##### Supplied information #####

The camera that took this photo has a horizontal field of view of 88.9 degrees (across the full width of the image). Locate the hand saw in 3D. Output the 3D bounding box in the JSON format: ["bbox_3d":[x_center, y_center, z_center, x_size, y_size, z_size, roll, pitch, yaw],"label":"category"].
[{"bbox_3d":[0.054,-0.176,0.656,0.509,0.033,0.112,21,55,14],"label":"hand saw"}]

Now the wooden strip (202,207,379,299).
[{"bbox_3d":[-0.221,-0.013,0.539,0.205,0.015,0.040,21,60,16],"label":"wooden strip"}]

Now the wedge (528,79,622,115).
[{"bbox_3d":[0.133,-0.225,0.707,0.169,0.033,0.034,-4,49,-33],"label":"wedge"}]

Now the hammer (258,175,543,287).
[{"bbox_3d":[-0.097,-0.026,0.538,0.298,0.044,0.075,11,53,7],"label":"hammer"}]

#####
##### Supplied information #####

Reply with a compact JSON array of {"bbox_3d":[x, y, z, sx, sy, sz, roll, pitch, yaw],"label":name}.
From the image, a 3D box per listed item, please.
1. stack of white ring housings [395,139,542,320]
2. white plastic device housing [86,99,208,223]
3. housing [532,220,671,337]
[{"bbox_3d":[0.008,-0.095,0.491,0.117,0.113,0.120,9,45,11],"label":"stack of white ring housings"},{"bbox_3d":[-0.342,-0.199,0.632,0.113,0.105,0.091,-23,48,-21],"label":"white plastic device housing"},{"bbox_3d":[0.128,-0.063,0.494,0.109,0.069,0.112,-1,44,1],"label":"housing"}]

#####

■ Exercise objective: Look above for the line with "From the image, a" and the line with "2. white plastic". Retype those two lines and every line between them exactly, adding nothing.

■ Exercise output:
From the image, a 3D box per listed item, please.
1. stack of white ring housings [395,139,542,320]
2. white plastic device housing [86,99,208,223]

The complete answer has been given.